Para ulama Fikih sepakat; boleh bahkan wajib menebus kaum Muslimin yang tertawan di tangan musuh, baik dengan harta selain senjata. Sebagaimana sabda Rasulullah shalallahu ‘alaihi wasallam:
Bebaskanlah tawanan, berilah makan orang lapar dan jenguklah orang sakit. (HR. Bukhari (3046).)
Boleh juga menebus tawanan dengan tawanan.
Bagi seorang mujahid yang mampu melarikan diri dari tawanan musuh boleh membunuh musuh yang mampu ia bunuh dan mengambil harta mereka.
Memata-matai kaum muslimin apapun bentuk dan sebabnya demi kepentingan musuh hukumnya haram. Hukumannya diserahkan kepada pemimpin mujahidin. Baik dibunuh bila memang diputus untuk dibunuh. Atau dengan hukuman lainnya yang paling sesuai dan peringatan bagi yang lainnya.

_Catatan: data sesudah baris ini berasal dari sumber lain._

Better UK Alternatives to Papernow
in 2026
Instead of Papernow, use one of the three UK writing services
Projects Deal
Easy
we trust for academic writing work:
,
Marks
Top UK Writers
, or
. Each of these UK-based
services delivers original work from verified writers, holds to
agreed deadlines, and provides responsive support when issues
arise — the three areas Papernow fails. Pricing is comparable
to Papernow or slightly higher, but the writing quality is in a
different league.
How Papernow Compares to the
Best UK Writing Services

Mujahid Yang Raib Dalam Pertempuran
Para ulama Fikih sepakat bahwa seorang mujahid yang raib dalam pertempuran, harta bendanya belum bisa diwariskan kepada para ahli warisnya sampai bisa dipastikan keberadaannya. Masa untuk memastikan keberadaannya adalah empat tahun.

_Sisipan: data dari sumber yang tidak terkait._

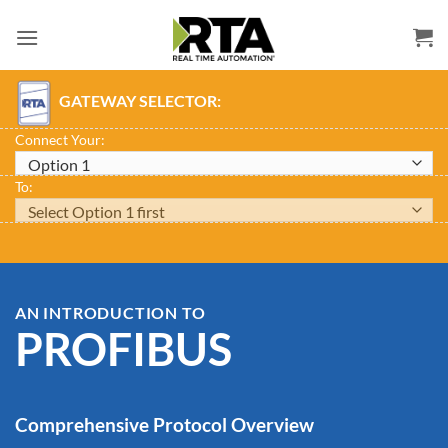
Skip
to
content
GATEWAY SELECTOR:
Connect Your:
To:
AN INTRODUCTION TO
PROFIBUS
Comprehensive Protocol Overview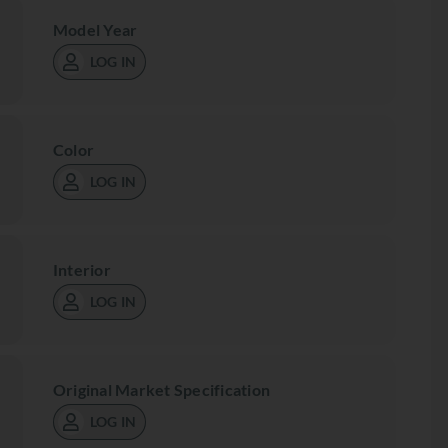
Model Year
LOG IN
Color
LOG IN
Interior
LOG IN
Original Market Specification
LOG IN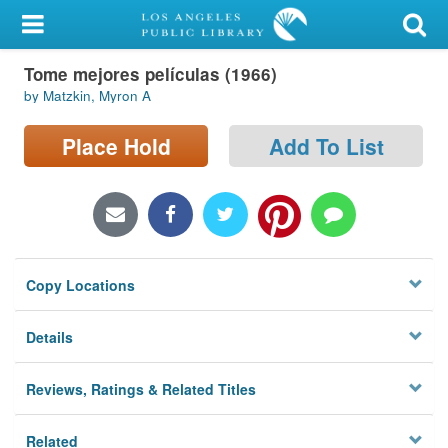
My Account
Tome mejores películas (1966)
Library Card
by Matzkin, Myron A
Sign In
Place Hold
Add To List
Search
Locations/Hours (external
page)
Copy Locations
Privacy
Details
Reviews, Ratings & Related Titles
Related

Seorang mujahid dibolehkan melakukan pernikahan dalam kawasan perang yang berlangsung antara kaum muslimin dan musuh. Namun bila sedang dalam kondisi tertawan ia tidak boleh melakukannya kecuali khawatir terjerumus dalam perzinahan dengan syarat tidak menghamilinya (azl).
Menurut jumhur ulama, seorang mujahid yang dengan sengaja membunuh orang yang haram dibunuh tetap mendapat qisas. Demikian halnya bila tanpa sengaja, ia tetap wajib membayar diyat.
Sebagian ulama berpendapat, hukum hudud tidak bisa diberlakukan kepada seorang mujahid yang sedang berada di kawasan musuh. Tapi hukumnya ditangguhkan sampai ia kembali ke negeri Islam. Ini adalah pendapat yang rajah,. pendapat Umar bin Khaththab dan beberapa shahabat lainnya dan tidak ada yang menyelisihi mereka.